Records supplied:
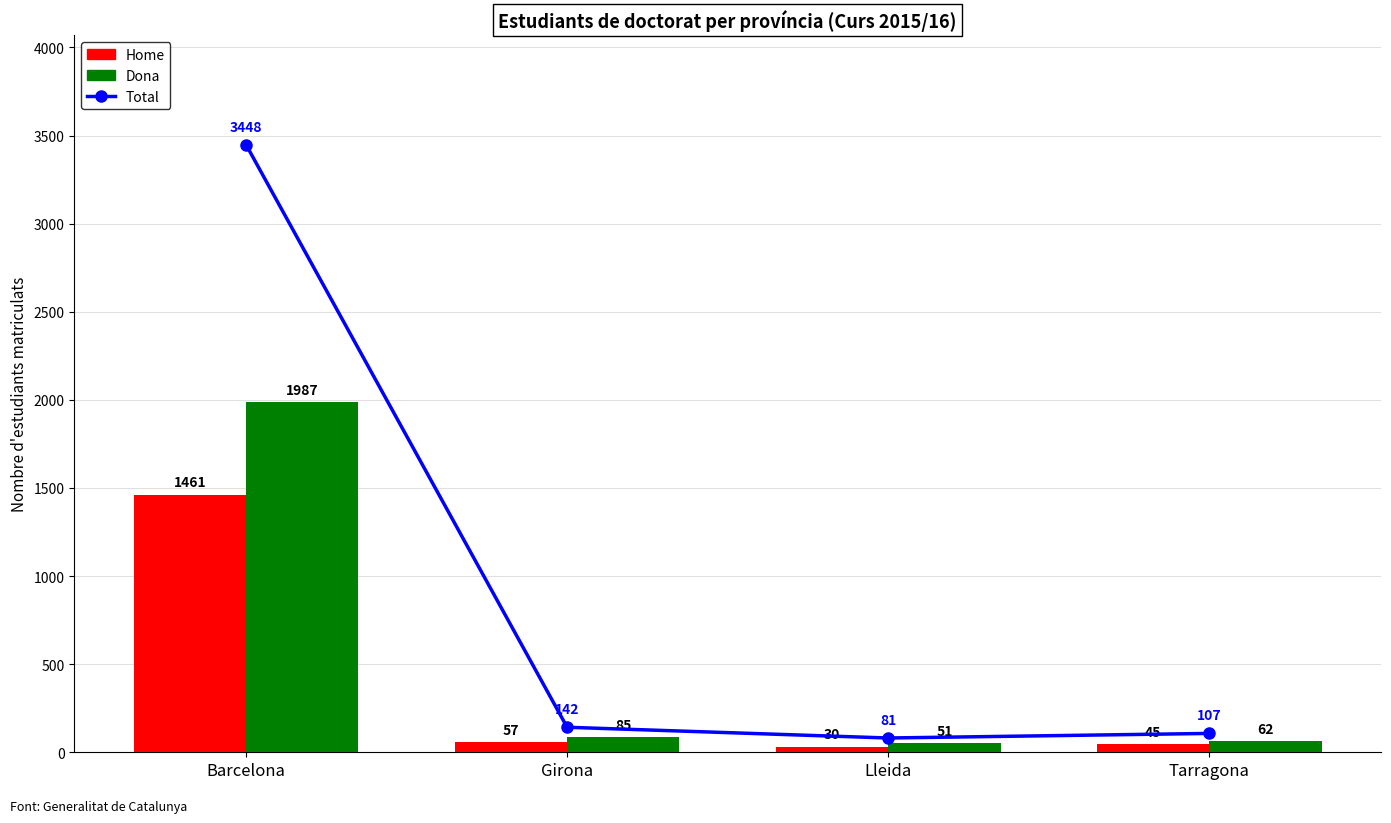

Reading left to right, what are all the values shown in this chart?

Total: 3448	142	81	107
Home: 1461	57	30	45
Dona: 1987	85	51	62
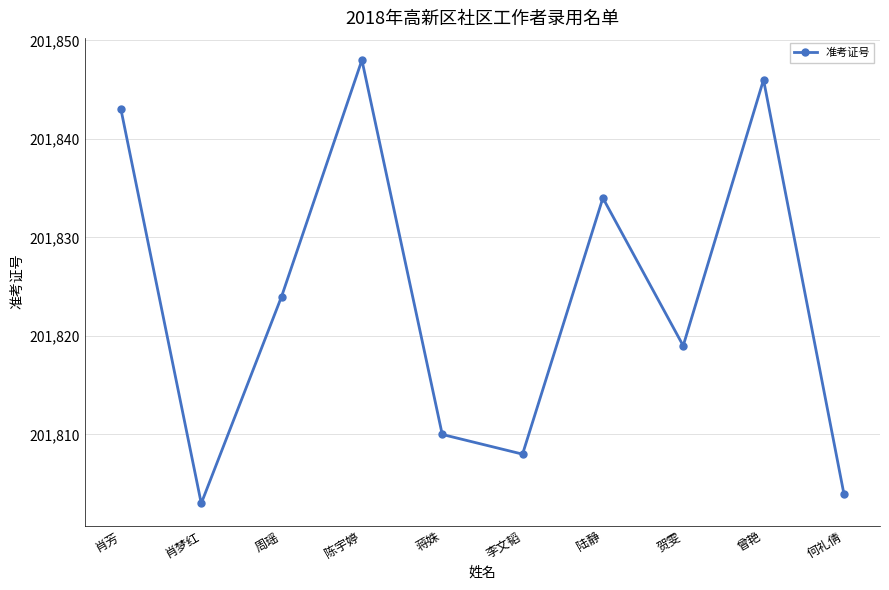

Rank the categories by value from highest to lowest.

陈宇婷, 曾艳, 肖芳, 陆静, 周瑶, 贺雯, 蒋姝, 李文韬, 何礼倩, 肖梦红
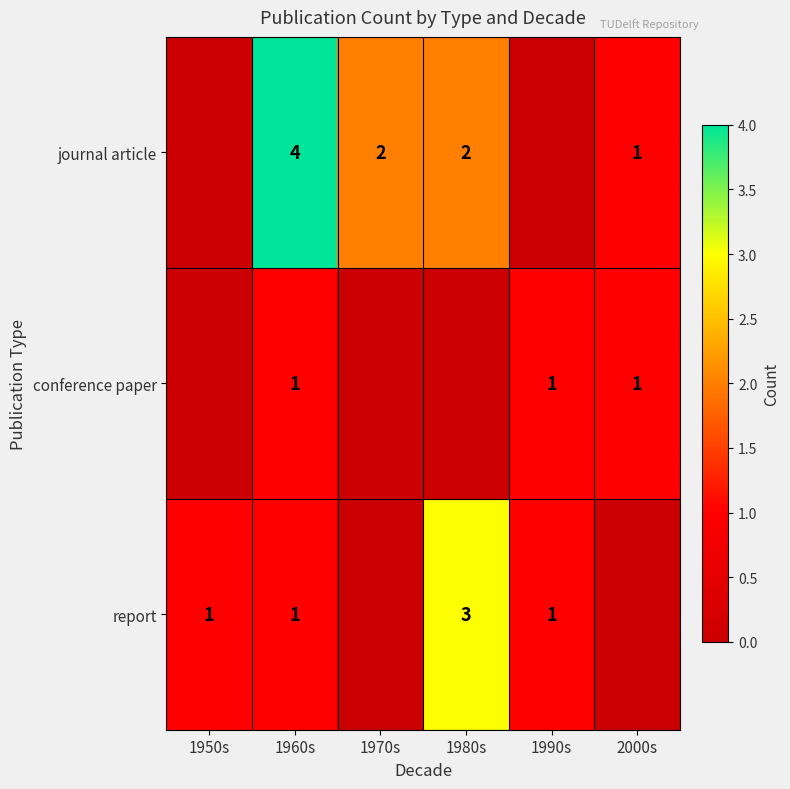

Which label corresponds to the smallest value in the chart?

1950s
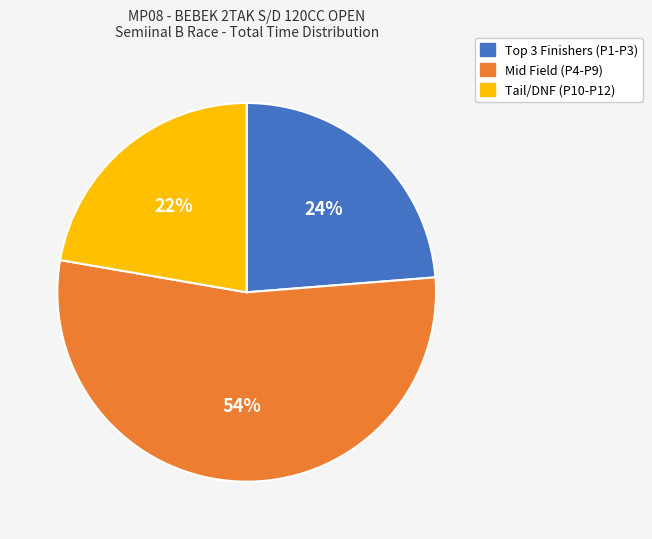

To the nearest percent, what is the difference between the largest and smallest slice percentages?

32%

Action item: Retype every line of the listing above without changing anything, and leave out the pictures.

Exercise output:
Reading left to right, what are all the values shown in this chart?

Total: 3448	142	81	107
Home: 1461	57	30	45
Dona: 1987	85	51	62

Rank the categories by value from highest to lowest.

陈宇婷, 曾艳, 肖芳, 陆静, 周瑶, 贺雯, 蒋姝, 李文韬, 何礼倩, 肖梦红

Which label corresponds to the smallest value in the chart?

1950s

To the nearest percent, what is the difference between the largest and smallest slice percentages?

32%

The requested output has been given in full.